Financial ties between dermatologists and pharmaceutical companies are rife in the specialty, but these relationships inevitably promote using more costly procedures and less-optimal drugs than are warranted, said Tamar Nijsten, MD, PhD, from Erasmus Medical Center in Rotterdam, the Netherlands.
“I like games, but often if I don’t understand what’s going on in a game, I follow the principle of ‘follow the money,’ ” Dr Nijsten said. “We’ve seen a rise in every [ultraviolet]-related type of skin cancer. For physicians, it’s very profitable because we do procedures, and procedures cost money.”
Dr Nijsten’s remarks were part of a presentation entitled “Inconvenient Truths in Skin Cancer Care,” given here at the 26th European Academy of Dermatology and Venereology (EADV) Congress.
As chair of the European Dermato-Epidemiology Network, Dr Nijsten’s research has largely focused on the epidemiology and related aspects of different skin diseases, but with an emphasis on skin cancer.

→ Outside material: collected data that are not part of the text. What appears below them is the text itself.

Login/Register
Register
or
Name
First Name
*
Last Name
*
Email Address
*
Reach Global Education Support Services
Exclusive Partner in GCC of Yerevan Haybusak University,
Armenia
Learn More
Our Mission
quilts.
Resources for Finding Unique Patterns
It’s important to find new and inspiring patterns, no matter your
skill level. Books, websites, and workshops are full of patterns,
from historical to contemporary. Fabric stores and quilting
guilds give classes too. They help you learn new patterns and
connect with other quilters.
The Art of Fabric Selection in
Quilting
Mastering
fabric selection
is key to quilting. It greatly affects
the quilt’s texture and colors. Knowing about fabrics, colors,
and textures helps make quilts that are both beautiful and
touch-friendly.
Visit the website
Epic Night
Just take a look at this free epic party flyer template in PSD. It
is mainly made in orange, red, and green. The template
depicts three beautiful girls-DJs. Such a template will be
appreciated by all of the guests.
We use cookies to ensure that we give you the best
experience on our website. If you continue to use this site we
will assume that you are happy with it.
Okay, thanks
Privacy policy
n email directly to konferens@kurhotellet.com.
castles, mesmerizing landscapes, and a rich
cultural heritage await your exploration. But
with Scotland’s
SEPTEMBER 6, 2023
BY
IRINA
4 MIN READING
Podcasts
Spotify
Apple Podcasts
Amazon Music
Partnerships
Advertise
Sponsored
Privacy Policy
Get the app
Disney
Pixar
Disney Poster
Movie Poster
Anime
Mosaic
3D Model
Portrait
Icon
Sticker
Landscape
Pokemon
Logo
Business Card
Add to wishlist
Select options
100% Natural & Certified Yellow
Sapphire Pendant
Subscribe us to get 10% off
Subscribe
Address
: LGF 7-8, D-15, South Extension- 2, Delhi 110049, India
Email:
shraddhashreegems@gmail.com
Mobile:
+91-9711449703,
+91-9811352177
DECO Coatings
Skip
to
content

Dermatologists often default to expensive Mohs micrographic surgery to treat primary basal cell carcinomas in particular, he said, despite evidence that a specific lesion is nonaggressive. Instead, curettage, excision, cryotherapy, or even topical creams should be considered before resorting to Mohs.
Guidelines such as those issued by the American Academy of Dermatology as part of the Choosing Wisely campaign to reduce unnecessary healthcare attempt to lead dermatologists to this conclusion, he said. One American Academy of Dermatology statement specifically cautions, “Do not treat uncomplicated, non-melanoma skin cancer less than 1 cm in size on the trunk and extremities with Mohs micrographic surgery.”